The sound of the Russian plane in the video brought back her pent-up horrors.
“It was so horrible that I couldn’t control myself for about 20 minutes. The flashback was very strong,” she said.
And she was angry with average Russians, analysts and journalists who say they can’t imagine that the Russian military in Ukraine is capable of committing atrocities.
And a million people [in Chechnya] who have been through this hell sit and listen to Russians pulling their hair and saying, ‘Oh God, how did we let this happen?’” he said.
The second Chechen war also restarted the Kremlin’s propaganda machine.
“Russian control comes with a lot of militant propaganda,” a Russian human rights defender who documented war crimes in Chechnya on condition of anonymity told Al Jazeera.
In 2013, Valery Gerasimov, who is now leading the Russian invasion of Ukraine, published his views on the “hybrid wars” doctrine, arguing that modern conflicts need ideological elements to attack civilian populations on both sides.
For years, propaganda demonizing “radicals” and glorifying Russia’s “peacemaking” corroded hearts and minds, even among Chechens with firsthand experience of wars.
“What I know from my Chechen friends is that they are shocked by the number of people around [them] they really believe in this propaganda after all they have been through,” said the defender.
Russia began to replicate the pattern in Ukraine just after it annexed Crimea in 2014 when the Kremlin started vilifying local Muslims.
“They will turn us into a second Chechnya,” a Crimean Tatar Muslim said in March 2014.
Within weeks, he had to flee to mainland Ukraine when Moscow-based authorities began arresting and imprisoning Muslims around him, branding them “radicals” and “terrorists.”
death from above
In Chechnya, Moscow also “pioneered” the use of ballistic missiles in civilian areas.
On October 21, 1999, they attacked an open-air market, a maternity hospital, and a mosque in Grozny, killing 118 and wounding more than 400.

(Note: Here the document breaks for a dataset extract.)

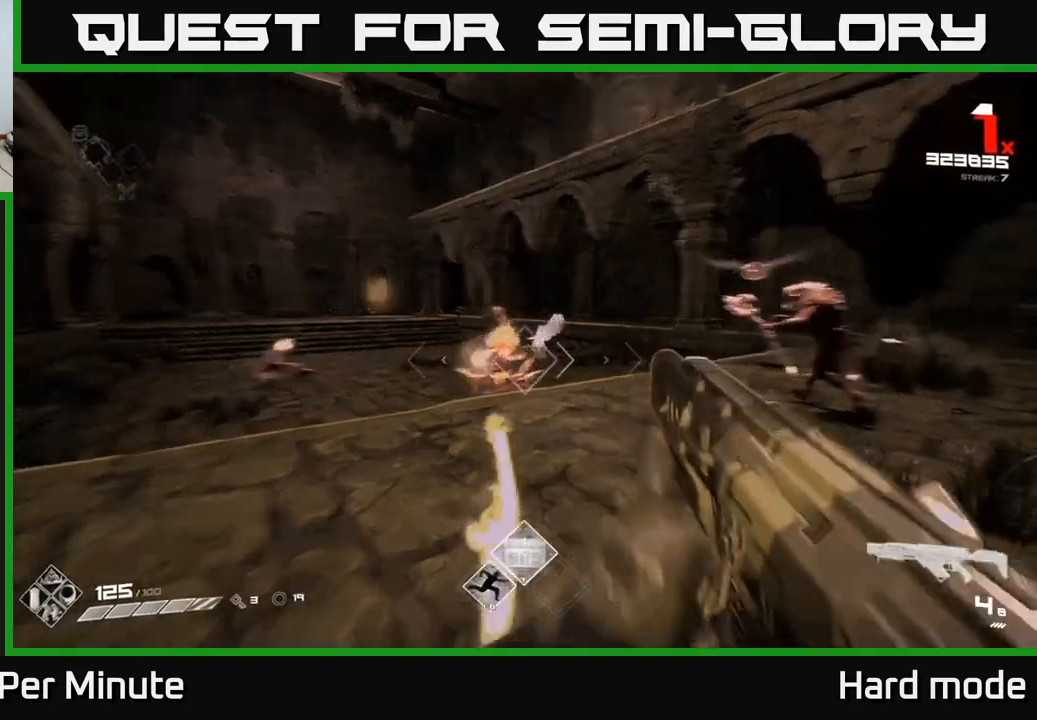
{"dt_ms": 500, "buttons": ["R2"], "left_stick": "up-left", "right_stick": "center", "events": [[67, "left_stick", "up-left"], [83, "right_stick", "center"], [167, "R2", "down"], [317, "R2", "up"], [367, "right_stick", "right"], [467, "right_stick", "center"], [483, "R2", "down"]]}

For many more weeks Grozny was shelled with artillery, now internationally banned cluster bombs and cruise missiles that killed thousands and razed the city to the ground.
Small groups of infantry then moved in and shot anyone in sight, according to survivors and media reports.

Colonel Alexander Dvornikov led a motorized rifle division there, and 22 years later, from April to June, he served as commander-in-chief of Russian forces in Ukraine.
Many more battle-tested officers in Chechnya are now among Russia’s top brass.
Even some Chechen rebels who had joined Kadyrov are now fighting in the Ukraine, albeit with mixed results.
‘cleanups’
Grozny fell on February 6, 2000, boosting Putin’s approval ratings and paving the way for his election as president a month later.
And as Russia was establishing control over Chechnya in the early 2000s, federal forces began mass murdering civilians.
On February 5, 2000, riot police in Putin’s hometown of Saint Petersburg executed 56 civilians in the town of Novye Aldy.
“They just went in and shot whoever they wanted to,” the defender said.
Russian forces systematically “cleansed” residential areas to detain, torture or kill disloyal locals and terrorize survivors.
Those “cleansings” still fill Maryam with dread.
“The war itself was not as horrible as the cleanups,” he recalled.
For years, human rights groups documented the “cleansing” and its aftermath, and now they can compare it to what happened in Ukraine.
“Russia’s attack on Ukraine finally puts these horrors in context, and when the war finally ends, historians will surely see patterns that stretch across all of Putin’s wars, as well as other human rights disasters under his leadership.” said Dale of the Norwegian Helsinki Committee.